*Text block*
┌──

I’m telling you what, man, if you were getting high and doing the wrong thing, you did not want to see me in the early days of Club Serenity. And, we’re just having fun helping people. And, one of my best friends, Lee Robertson, he always has this saying, he says, don’t get nervous, get in service.

And I, said, Lee, I, I don’t know what we should do next. He’s like, listen man, we need housing. We need housing in this area. And it’s a truly a big disparity in our community. And I said, yes. I said, what should we do? He says, listen man, maybe you need to talk to the city council, and I said they need something and Joey P you might be the something they need.

And so, I went to the city council, I’m speaking, and that was when like the social work came out and the advocate, I’m speaking to the council, like, we ain’t leaving here till we get some help. And I go there month after month and I’m teaching myself how to write grants and bylaws from YouTube and we’re making changes.

and, I just kept serving and I’m busy living my life just like all these doors, would just keep opening as a result, in that midst of the club serenity, I started school, get my associates and, and that was going on at the time.

And, and I end up getting my associates of social work, human services and social work and, and at the same time, everybody’s dying from the opioid epidemic in the us and so what happened is the governor of Pennsylvania, created these things called centres of Excellence.

And there’s these facilities to focus on opiate use disorder clients, and they try to help because they put persons in with life, experience of recovery in the case management, bachelor’s level positions so they could bridge the gaps and do what drug therapy just can’t do, you miss an appointment

well, you get a phone call, well listen, we’re showing up at your house. and we’re kind of like doing this at club Serenity, before there was ever a centre of excellence. So, I get this phone call, And, these two ladies, one’s an executive, one, at the time was like a supervisor, and they said, listen, we want to meet with you at Club Serenity. I said, okay. So, they come in, meet with me, and they spend like an hour and a half trying to convince me to work for them.

They were like, listen, we know what you’re doing is amazing and you’re not getting paid. We want to pay you money to do what you’re doing. I fought them. I said, I don’t want paid you, you could just hang it up. I’m going to do this. I’m a recovery cowboy, and that’s that. And, I fought them and they thought I was crazy.

And, hey, I probably was, but at the same time I remember they left. And, I look up on the wall. And, and it was a sign that I put up a club Serenity it, said, expect a miracle. And, I said, huh? I said, maybe this was a miracle, maybe I am. And I, I chose to work there. And this was the same agency that I went to, intensive Outpatient that I, pretty much learned I was an addict the first time.

└──

*Your assignment*
Return, word for word, the stretch of the passage about Club Serenity that begins at the words "And I, said, Lee, I, I" and stops after "something they need.". The items after the passage about Club Serenity can be set aside.

*Pixel coordinate lists*
┌──

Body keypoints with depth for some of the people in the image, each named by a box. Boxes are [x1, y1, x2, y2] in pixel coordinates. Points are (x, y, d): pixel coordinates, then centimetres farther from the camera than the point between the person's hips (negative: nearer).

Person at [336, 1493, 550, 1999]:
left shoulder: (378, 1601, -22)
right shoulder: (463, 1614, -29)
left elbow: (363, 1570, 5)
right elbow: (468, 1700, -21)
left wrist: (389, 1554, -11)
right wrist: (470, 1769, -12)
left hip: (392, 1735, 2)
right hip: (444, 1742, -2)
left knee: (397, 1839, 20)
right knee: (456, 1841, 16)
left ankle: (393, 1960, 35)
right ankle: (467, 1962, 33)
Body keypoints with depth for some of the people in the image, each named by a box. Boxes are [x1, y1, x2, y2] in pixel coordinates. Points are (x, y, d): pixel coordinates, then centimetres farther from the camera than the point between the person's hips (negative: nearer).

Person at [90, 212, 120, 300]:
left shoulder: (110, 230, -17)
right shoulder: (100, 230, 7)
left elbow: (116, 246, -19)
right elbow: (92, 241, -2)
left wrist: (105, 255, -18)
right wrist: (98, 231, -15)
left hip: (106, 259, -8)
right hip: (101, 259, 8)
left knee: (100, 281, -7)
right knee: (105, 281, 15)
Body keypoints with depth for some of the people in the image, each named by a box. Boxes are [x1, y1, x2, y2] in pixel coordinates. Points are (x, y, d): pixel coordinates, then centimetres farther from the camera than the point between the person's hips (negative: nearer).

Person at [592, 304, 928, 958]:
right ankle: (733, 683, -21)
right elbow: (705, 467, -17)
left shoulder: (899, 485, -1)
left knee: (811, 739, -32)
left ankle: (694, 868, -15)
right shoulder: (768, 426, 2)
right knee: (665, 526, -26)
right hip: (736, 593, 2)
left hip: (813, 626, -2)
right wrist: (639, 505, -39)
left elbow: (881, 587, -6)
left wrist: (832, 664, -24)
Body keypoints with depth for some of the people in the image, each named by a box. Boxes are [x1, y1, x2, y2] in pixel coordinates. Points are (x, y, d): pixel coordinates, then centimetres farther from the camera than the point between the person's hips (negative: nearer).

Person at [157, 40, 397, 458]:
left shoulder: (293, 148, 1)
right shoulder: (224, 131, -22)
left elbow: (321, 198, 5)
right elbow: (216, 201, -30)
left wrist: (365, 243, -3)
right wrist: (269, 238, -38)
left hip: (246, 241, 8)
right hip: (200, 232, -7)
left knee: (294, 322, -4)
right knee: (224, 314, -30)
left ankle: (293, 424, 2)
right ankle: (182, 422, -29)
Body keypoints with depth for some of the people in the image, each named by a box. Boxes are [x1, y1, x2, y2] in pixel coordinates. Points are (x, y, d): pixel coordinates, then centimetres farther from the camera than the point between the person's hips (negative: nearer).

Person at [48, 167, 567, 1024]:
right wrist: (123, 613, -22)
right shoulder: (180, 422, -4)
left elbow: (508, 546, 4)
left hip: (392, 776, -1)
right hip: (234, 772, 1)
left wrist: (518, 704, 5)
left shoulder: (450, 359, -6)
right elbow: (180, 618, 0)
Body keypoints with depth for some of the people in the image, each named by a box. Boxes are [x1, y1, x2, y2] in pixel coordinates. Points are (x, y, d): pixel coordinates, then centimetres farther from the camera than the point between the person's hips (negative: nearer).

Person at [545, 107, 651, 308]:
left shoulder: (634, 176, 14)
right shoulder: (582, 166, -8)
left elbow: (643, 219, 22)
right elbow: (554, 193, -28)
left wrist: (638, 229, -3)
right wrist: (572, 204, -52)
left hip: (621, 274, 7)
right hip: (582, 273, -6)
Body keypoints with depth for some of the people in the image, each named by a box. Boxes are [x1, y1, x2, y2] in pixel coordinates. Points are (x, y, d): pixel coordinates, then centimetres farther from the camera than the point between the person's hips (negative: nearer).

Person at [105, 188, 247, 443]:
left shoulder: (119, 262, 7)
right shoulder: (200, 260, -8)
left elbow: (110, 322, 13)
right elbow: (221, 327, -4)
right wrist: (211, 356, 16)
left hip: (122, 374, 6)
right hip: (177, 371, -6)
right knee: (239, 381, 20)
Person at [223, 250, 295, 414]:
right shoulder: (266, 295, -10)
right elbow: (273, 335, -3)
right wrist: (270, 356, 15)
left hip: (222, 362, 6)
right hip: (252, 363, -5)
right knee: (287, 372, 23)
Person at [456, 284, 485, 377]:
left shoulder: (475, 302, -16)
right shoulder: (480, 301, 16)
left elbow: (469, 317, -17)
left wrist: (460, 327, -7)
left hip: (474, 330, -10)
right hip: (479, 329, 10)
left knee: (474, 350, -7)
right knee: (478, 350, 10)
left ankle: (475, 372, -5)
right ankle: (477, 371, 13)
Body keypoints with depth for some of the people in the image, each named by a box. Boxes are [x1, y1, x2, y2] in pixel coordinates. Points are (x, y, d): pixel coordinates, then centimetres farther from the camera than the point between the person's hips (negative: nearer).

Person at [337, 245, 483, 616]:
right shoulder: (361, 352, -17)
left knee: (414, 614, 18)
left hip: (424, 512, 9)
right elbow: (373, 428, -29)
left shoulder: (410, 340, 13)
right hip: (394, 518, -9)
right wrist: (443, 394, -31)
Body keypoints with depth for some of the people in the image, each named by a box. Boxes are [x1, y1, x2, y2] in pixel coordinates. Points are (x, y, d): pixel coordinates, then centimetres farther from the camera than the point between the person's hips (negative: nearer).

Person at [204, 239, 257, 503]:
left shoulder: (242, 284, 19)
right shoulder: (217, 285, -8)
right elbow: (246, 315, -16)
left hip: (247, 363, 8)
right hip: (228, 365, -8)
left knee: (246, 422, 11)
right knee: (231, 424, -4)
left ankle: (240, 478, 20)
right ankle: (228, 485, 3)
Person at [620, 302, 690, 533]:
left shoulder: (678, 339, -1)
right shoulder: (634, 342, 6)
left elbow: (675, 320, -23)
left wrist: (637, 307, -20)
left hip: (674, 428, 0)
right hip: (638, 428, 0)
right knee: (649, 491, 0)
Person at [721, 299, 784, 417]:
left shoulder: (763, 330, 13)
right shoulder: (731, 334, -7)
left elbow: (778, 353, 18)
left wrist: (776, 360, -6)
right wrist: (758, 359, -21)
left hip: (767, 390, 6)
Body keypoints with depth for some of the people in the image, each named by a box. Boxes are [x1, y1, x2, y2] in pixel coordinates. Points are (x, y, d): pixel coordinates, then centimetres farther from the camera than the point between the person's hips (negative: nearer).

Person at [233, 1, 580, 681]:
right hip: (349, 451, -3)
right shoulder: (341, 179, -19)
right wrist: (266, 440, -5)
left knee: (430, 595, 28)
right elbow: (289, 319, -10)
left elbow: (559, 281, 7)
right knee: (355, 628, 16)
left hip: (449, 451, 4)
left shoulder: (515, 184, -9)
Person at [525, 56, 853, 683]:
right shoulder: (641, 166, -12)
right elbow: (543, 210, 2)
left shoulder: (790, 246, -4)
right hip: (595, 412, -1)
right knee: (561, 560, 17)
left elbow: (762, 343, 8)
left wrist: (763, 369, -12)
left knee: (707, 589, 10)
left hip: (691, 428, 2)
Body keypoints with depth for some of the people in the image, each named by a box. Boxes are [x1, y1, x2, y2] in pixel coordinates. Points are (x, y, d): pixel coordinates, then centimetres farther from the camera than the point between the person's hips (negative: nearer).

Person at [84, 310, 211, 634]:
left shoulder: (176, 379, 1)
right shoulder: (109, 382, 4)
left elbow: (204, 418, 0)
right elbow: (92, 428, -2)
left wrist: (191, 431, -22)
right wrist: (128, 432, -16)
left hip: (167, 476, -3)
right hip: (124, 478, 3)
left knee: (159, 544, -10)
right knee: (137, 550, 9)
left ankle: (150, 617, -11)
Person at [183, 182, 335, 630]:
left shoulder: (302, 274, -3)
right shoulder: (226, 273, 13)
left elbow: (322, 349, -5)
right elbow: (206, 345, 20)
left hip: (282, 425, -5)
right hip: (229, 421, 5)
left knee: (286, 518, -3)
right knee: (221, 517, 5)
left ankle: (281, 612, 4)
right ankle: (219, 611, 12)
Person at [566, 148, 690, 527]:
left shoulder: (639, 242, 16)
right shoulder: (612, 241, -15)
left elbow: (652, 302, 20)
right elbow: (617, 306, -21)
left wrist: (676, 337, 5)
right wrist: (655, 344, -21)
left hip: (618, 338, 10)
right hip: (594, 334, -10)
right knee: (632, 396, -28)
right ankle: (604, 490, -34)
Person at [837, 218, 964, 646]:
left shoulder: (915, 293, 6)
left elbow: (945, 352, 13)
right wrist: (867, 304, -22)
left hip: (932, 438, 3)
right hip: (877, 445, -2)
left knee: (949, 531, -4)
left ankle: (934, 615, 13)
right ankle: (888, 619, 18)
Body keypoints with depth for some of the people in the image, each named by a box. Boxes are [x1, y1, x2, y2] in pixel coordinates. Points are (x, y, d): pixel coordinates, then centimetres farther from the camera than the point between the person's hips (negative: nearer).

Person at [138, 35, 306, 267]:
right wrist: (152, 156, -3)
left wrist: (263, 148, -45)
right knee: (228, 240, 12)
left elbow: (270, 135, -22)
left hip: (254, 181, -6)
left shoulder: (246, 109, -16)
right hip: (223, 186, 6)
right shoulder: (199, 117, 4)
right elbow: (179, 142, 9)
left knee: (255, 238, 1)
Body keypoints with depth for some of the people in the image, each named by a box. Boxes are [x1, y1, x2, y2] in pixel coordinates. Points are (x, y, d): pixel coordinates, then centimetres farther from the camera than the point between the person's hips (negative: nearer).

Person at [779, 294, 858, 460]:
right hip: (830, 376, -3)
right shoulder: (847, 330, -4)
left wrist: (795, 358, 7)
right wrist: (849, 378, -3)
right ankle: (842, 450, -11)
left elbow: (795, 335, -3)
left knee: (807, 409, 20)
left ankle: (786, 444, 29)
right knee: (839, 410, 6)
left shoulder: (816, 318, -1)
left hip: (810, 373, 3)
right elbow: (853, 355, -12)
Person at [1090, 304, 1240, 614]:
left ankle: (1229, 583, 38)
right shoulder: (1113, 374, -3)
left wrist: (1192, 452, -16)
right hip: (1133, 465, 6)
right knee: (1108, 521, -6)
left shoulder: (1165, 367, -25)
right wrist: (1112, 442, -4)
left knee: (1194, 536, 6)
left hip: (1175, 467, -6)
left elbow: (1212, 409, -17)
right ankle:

└──

*Task answer*
And I, said, Lee, I, I don’t know what we should do next. He’s like, listen man, we need housing. We need housing in this area. And it’s a truly a big disparity in our community. And I said, yes. I said, what should we do? He says, listen man, maybe you need to talk to the city council, and I said they need something and Joey P you might be the something they need.